===== Document

A quote from M.Swan's" The Good Grammar Book"p.20-simple present revision with all respect for both sexes.
"Why computers are like women?
Nobody understands the language they use when they talk to other computers.
They never tell you what is wrong,and if you don't know you are in trouble.
they remember your smallest mistake for ever.
Why computers are like men?
They know a lot of things but they are very stupid.
After you get a good one for yourself,you soon see a better one.
They like to go fast but they always crash" lol

161.       portokal
2516 posts
 03 Dec 2007 Mon 03:27 pm

Quoting kafesteki kus:

A quote from M.Swan's' The Good Grammar Book'p.20-simple present revision with all respect for both sexes.
'Why computers are like women?
Nobody understands the language they use when they talk to other computers.
They never tell you what is wrong,and if you don't know you are in trouble.
they remember your smallest mistake for ever.
Why computers are like men?
They know a lot of things but they are very stupid.
After you get a good one for yourself,you soon see a better one.
They like to go fast but they always crash' lol


and you were saying?...

162.       kafesteki kus
0 posts
 06 Dec 2007 Thu 02:10 am

my 7 year old Spanish student fumbling in my bag!!!My question"what r u doing???"Answer-"Spying on you!!!"

==========
===== Data provided

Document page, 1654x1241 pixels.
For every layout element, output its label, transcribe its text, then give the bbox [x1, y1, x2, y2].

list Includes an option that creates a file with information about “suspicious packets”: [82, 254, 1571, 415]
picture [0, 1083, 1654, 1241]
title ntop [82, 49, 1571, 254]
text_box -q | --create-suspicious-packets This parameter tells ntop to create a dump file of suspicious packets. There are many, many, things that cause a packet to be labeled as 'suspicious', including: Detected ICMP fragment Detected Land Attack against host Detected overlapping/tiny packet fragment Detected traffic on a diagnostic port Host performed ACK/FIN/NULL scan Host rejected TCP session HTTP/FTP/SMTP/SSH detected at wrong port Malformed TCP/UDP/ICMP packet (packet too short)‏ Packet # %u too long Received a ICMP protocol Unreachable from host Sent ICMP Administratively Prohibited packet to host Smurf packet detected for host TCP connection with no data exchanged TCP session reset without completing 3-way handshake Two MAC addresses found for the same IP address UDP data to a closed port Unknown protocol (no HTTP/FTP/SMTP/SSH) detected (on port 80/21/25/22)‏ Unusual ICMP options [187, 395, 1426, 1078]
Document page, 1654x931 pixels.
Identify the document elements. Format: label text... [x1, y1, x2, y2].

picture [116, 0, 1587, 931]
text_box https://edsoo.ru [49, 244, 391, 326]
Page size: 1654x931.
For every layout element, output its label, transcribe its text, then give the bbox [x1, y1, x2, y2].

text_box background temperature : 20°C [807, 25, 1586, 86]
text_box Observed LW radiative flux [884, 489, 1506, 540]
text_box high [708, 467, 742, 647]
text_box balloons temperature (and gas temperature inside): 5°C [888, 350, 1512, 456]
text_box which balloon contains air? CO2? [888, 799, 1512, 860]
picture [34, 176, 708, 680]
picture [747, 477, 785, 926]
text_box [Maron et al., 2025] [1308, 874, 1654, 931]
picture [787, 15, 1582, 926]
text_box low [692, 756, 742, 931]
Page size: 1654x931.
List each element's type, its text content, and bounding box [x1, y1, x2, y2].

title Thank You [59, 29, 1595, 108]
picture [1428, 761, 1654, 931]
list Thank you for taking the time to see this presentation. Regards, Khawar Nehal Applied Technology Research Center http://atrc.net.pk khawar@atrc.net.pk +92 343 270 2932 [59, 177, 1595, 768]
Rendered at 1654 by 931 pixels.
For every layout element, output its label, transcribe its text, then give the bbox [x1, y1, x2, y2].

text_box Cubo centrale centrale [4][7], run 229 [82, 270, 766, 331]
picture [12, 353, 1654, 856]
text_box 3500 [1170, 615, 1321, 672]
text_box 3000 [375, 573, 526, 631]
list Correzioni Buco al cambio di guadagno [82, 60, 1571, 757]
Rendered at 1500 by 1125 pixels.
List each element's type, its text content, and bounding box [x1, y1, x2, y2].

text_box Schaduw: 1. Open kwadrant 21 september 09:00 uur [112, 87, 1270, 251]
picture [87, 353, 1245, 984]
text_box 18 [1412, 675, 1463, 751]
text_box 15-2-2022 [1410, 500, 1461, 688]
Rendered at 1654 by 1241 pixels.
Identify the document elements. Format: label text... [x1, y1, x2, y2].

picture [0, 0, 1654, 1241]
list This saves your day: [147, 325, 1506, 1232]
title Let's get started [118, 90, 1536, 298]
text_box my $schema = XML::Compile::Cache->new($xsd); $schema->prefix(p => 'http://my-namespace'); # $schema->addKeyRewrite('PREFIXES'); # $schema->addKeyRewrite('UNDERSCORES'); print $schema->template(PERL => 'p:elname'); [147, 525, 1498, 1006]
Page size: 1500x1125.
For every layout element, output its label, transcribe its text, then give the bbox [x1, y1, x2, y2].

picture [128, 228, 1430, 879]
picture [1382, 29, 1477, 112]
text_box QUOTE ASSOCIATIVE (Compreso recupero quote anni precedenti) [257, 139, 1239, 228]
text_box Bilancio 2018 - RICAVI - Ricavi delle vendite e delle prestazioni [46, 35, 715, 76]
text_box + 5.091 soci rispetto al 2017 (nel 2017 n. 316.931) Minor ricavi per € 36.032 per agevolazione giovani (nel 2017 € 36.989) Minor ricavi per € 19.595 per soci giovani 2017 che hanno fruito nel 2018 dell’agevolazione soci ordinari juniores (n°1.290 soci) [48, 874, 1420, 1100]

==========

Instruction: Could you continue the forum thread about the computers-and-the-sexes joke, picking up after its final post?

Expected answer:
163.       portokal
2516 posts
 06 Dec 2007 Thu 02:14 am

rhetorical questions and kush ))))))))))))))
how dare you??????????????????????????!!!!!!!!!!!!!!!!!!!
how could you??????????!!!!!!!!!!!!!!!!!!!!!!!!!!

164.       portokal
2516 posts
 06 Dec 2007 Thu 12:00 pm

Old is but gold is

If Santa answered his mail honestly...

Dear Santa I wud like a kool toy space ranjur fer Xmas. Iv ben a gud boy all yeer.
Yer Frend,
BiLLy

Dear Billy,
Nice spelling. You're on your way to a career in lawn care.
How about I send you a f....... book so you can learn to read and write?
I'm giving your older brother the space ranger. At least HE can spell!
Santa

-----
Dear Santa,
I have been a good girl all year, and the only thing I ask
for is peace and joy in the world for everybody!
Love,
Sarah

Dear Sarah,
Your parents smoked pot when they had you, didn't they?
Santa

-----

Dear Santa, want a new bike, a Playstation, a train, some G.I. Joes, a dog, a drum kit, a pony and a tuba.
Love,
Francis

Dear Francis,
Who names their kid 'Francis' nowadays? I bet you're retarded.
Santa

-----
Dear Santa,
I left milk and cookies for you under the tree, and I left
carrots for your reindeer outside the back door.
Love,
Susan

Dear Susan,
Milk gives me the runs and carrots
make the deer fart in my face when riding in the sleigh. You want to do me a favour? Leave me a bottle of scotch.
Santa

-----

Dear Santa,
Do you see us when we're sleeping, do you really know when we're awake, like in the song?
Love,
Jessica

Dear Jessica,
Are you really that gullible? Good luck in whatever you
do. I'm skipping your house.
Santa

-----
Dear Santa,
I really really want a puppy this year.
Please please please PLEASE PLEASE could I have one?
Timmy

Timmy,
That whiney begging sh*t may work with your folks, but that crap doesn't work with me. You're getting a sweater again.
Santa

-----
Dearest Santa,
We don't have a chimney in our house, how do you get into
our home?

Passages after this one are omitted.